# [TRAVAIL À RÉALISER]
**A)** Citez l'extrait retenu depuis « [46] J’ai déjà » jusqu'à « une cause défendable. » inclusivement.
**B)** Selon l'extrait retenu, à quel moment la demande de permission de la demanderesse a-t-elle été complétée ?

# [EXTRAIT RETENU]

══════════════════════════════

2. Critères applicables à une prorogation du délai pour déposer une demande de permission

[43] Le paragraphe 57(2) de la Loi permet à la division d’appel de proroger d’au plus un an – après la date de communication de la décision à un demandeur – le délai pour présenter une demande de permission d’en appeler.

[44] Il semble qu’un demandeur n’ayant ni présenté ni complété une demande dans l’année suivant la date à laquelle il a reçu communication de la décision de la division générale (ou du tribunal de révision) ne puisse se prévaloir des dispositions relatives à la prorogation qui sont prévues au paragraphe 57(2) de la Loi.

[45] La demanderesse, ici, ne peut invoquer le paragraphe 57(2) de la Loi du fait que sa demande de permission a été complétée en juillet 2014, soit longtemps après l’expiration du délai d’un an suivant la date – en l’occurrence fin avril 2013 – à laquelle la décision du tribunal de révision lui a été communiquée. Pour que le pouvoir discrétionnaire que confère le paragraphe 57(2) de la Loi puisse être exercé, il aurait fallu que la demanderesse présentât sa demande dans l’année suivant la date à laquelle elle a reçu communication de la décision du tribunal de révision. La division d’appel n’est nullement habilitée à proroger de plus d’un an le délai pour déposer une demande de permission.

[46] J’ai déjà déterminé qu’il existait des « circonstances spéciales » en l’espèce et j’ai modifié les dispositions du paragraphe 40(1) du Règlement. Par conséquent, la demande de prorogation du délai pour déposer une demande de permission aux termes du paragraphe 57(2) de la Loi devient théorique. Il ne m’est donc pas nécessaire d’examiner les quatre critères énoncés dans Canada (Ministre du Développement des Ressources Humaines) c. Gattellaro, 2005 CF 833, pour déterminer si l’on devrait accorder une prorogation de délai. Ces quatre critères sont les suivants :

  1. il y avait et il y a encore, de la part de la demanderesse, une intention persistante de poursuivre l'appel;
  2. le retard a été raisonnablement expliqué;
  3. la prorogation du délai ne cause pas de préjudice à l'autre partie;
  4. l’objet de l’appel révèle une cause défendable.

══════════════════════════════

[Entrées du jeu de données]
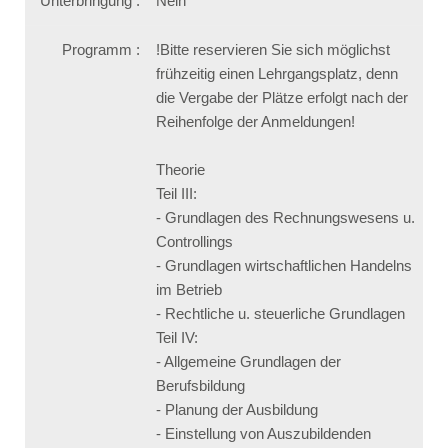
Unterbringung :
Nein
Programm :
!Bitte reservieren Sie sich möglichst
frühzeitig einen Lehrgangsplatz, denn
die Vergabe der Plätze erfolgt nach der
Reihenfolge der Anmeldungen!
Theorie
Teil III:
- Grundlagen des Rechnungswesens u.
Controllings
- Grundlagen wirtschaftlichen Handelns
im Betrieb
- Rechtliche u. steuerliche Grundlagen
Teil IV:
- Allgemeine Grundlagen der
Berufsbildung
- Planung der Ausbildung
- Einstellung von Auszubildenden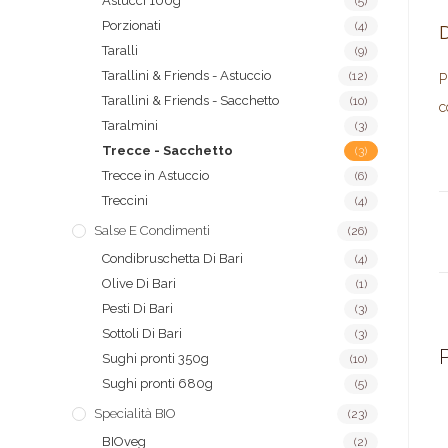
Astucci 100g
(5)
Porzionati
(4)
Taralli
(9)
Tarallini & Friends - Astuccio
(12)
P
Tarallini & Friends - Sacchetto
(10)
c
Taralmini
(3)
Trecce - Sacchetto
(3)
Trecce in Astuccio
(6)
Treccini
(4)
Salse E Condimenti
(26)
Condibruschetta Di Bari
(4)
Olive Di Bari
(1)
Pesti Di Bari
(3)
Sottoli Di Bari
(3)
P
Sughi pronti 350g
(10)
Sughi pronti 680g
(5)
Specialità BIO
(23)
BIOveg
(2)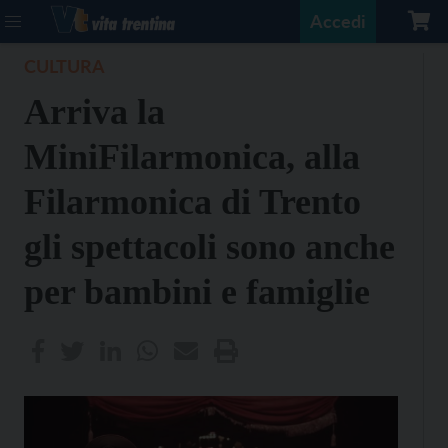
Accedi
CULTURA
Arriva la
MiniFilarmonica, alla
Filarmonica di Trento
gli spettacoli sono anche
per bambini e famiglie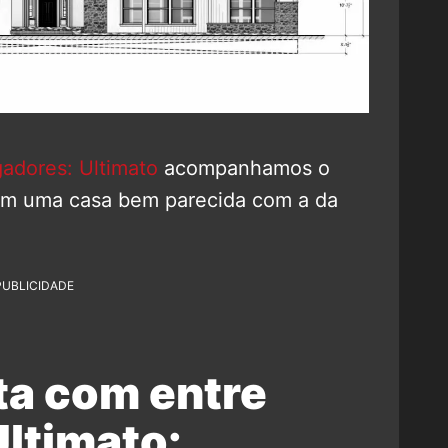
adores: Ultimato
acompanhamos o
m uma casa bem parecida com a da
PUBLICIDADE
ta com entre
ltimato: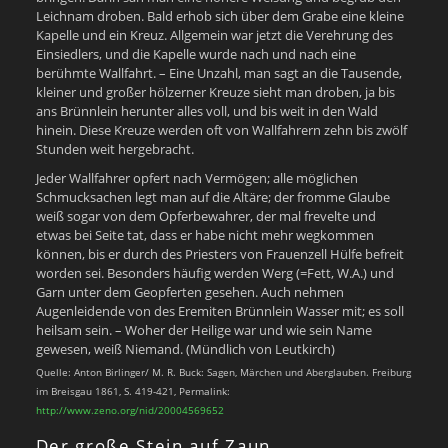
Leichnam droben. Bald erhob sich über dem Grabe eine kleine
Kapelle und ein Kreuz. Allgemein war jetzt die Verehrung des
Einsiedlers, und die Kapelle wurde nach und nach eine
berühmte Wallfahrt. – Eine Unzahl, man sagt an die Tausende,
kleiner und großer hölzerner Kreuze sieht man droben, ja bis
ans Brünnlein herunter alles voll, und bis weit in den Wald
hinein. Diese Kreuze werden oft von Wallfahrern zehn bis zwölf
Stunden weit hergebracht.
Jeder Wallfahrer opfert nach Vermögen; alle möglichen
Schmucksachen legt man auf die Altäre; der fromme Glaube
weiß sogar von dem Opferbewahrer, der mal frevelte und
etwas bei Seite tat, dass er habe nicht mehr wegkommen
können, bis er durch des Priesters von Frauenzell Hülfe befreit
worden sei. Besonders häufig werden Werg (=Fett, W.A.) und
Garn unter dem Geopferten gesehen. Auch nehmen
Augenleidende von des Eremiten Brünnlein Wasser mit; es soll
heilsam sein. – Woher der Heilige war und wie sein Name
gewesen, weiß Niemand. (Mündlich von Leutkirch)
Quelle: Anton Birlinger/ M. R. Buck: Sagen, Märchen und Aberglauben. Freiburg
im Breisgau 1861, S. 419-421, Permalink:
http://www.zeno.org/nid/20004569652
Der große Stein auf Zaun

══════════════════════════════

# [CORRIGÉ DES EXERCICES]
**A)**
[46] J’ai déjà déterminé qu’il existait des « circonstances spéciales » en l’espèce et j’ai modifié les dispositions du paragraphe 40(1) du Règlement. Par conséquent, la demande de prorogation du délai pour déposer une demande de permission aux termes du paragraphe 57(2) de la Loi devient théorique. Il ne m’est donc pas nécessaire d’examiner les quatre critères énoncés dans Canada (Ministre du Développement des Ressources Humaines) c. Gattellaro, 2005 CF 833, pour déterminer si l’on devrait accorder une prorogation de délai. Ces quatre critères sont les suivants :

  1. il y avait et il y a encore, de la part de la demanderesse, une intention persistante de poursuivre l'appel;
  2. le retard a été raisonnablement expliqué;
  3. la prorogation du délai ne cause pas de préjudice à l'autre partie;
  4. l’objet de l’appel révèle une cause défendable.

**B)** En juillet 2014.